Fernando Himawan, McFadyen James D, Wang Xiaowei, Shaw James, Stub Dion, Peter Karlheinz
Atherothrombosis and Vascular Biology Laboratory, Baker Heart and Diabetes Institute, Melbourne, VIC, Australia.
Department of Medicine, Monash University, Melbourne, VIC, Australia.
Front Cardiovasc Med. 2022 May 12;9:854813. doi: 10.3389/fcvm.2022.854813. eCollection 2022.

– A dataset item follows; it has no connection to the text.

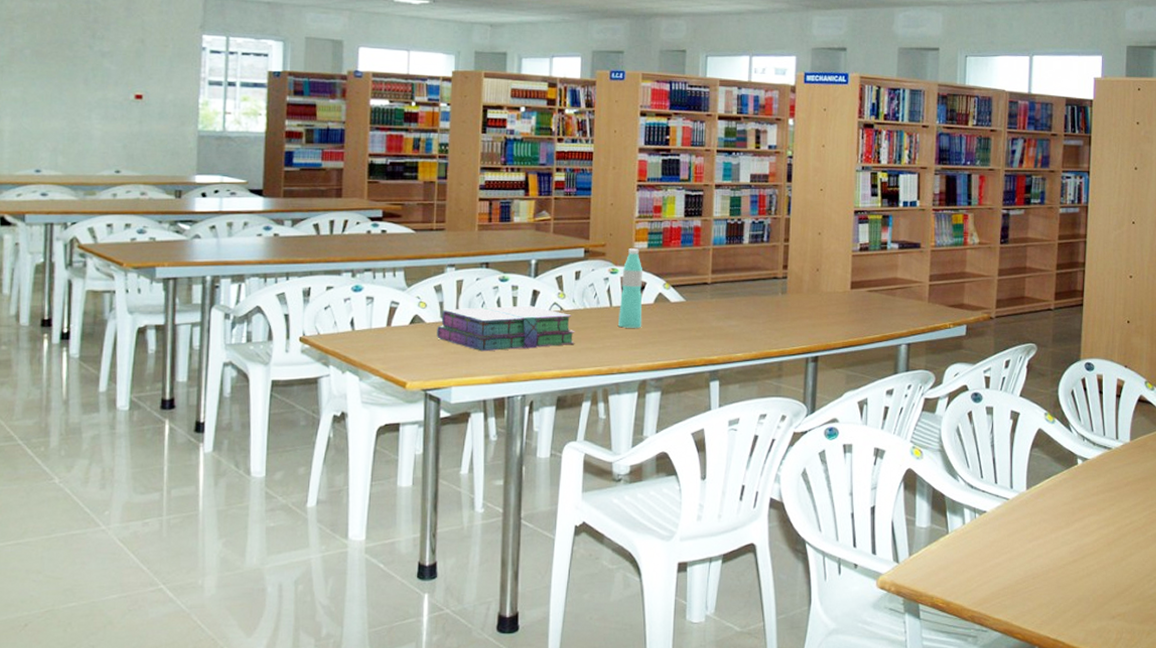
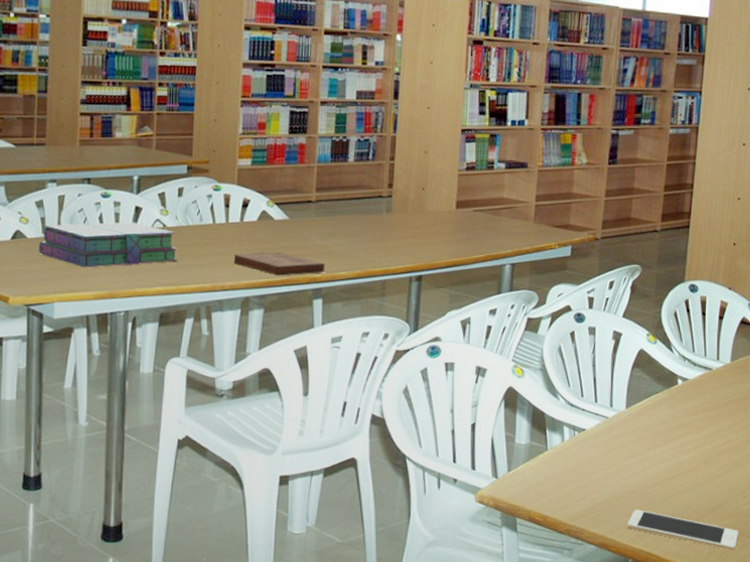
water bottle: present [617,248,643,328] -> none [220,165,247,246]
book: none [631,334,722,358] -> present [234,252,325,276]
cell phone: none [1032,594,1146,637] -> present [627,509,739,551]

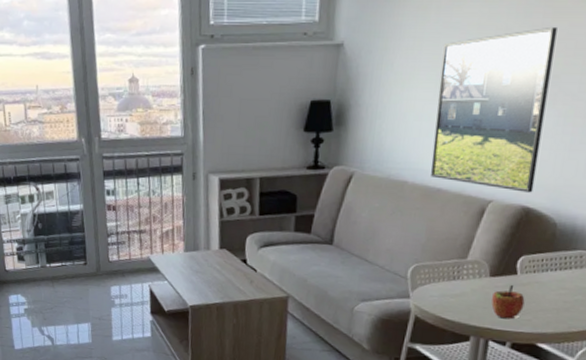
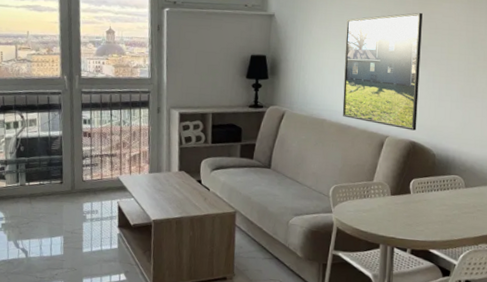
apple: present [491,284,525,319] -> none [394,202,418,230]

Dual antiplatelet therapy comprising of aspirin and oral P2Y receptor antagonists are an established cornerstone of therapy in acute coronary syndromes and percutaneous coronary intervention. As a result, the platelet P2Y receptor remains a key therapeutic target in cardiovascular medicine since pharmacological antagonists were first developed in the 1990's. With a greater understanding of platelet biology and the role played by the P2Y receptor in the amplification of platelet activation and thrombus formation, there has been progressive refinement in the development of P2Y receptor antagonists with greater potency and consistency of antiplatelet effect. However, challenges remain in the utilization of these agents particularly in balancing the need for greater protection from ischemic events whilst minimizing the bleeding risk and present a real opportunity for the institution of individualized medicine. Future drug developments will provide clinicians with greater avenues to achieve this.
由阿司匹林和口服P2Y受体拮抗剂组成的双联抗血小板治疗是急性冠状动脉综合征和经皮冠状动脉介入治疗中既定的治疗基石。因此,自20世纪90年代首次开发出药理拮抗剂以来,血小板P2Y受体仍然是心血管医学中的关键治疗靶点。随着对血小板生物学以及P2Y受体在血小板活化和血栓形成放大过程中所起作用的深入了解,P2Y受体拮抗剂的开发不断取得进展,其抗血小板作用的效力和一致性更强。然而,在使用这些药物时仍存在挑战,尤其是在平衡预防缺血事件的需求与将出血风险降至最低之间,这为个体化医疗的实施提供了切实机会。未来的药物开发将为临床医生提供更多实现这一目标的途径。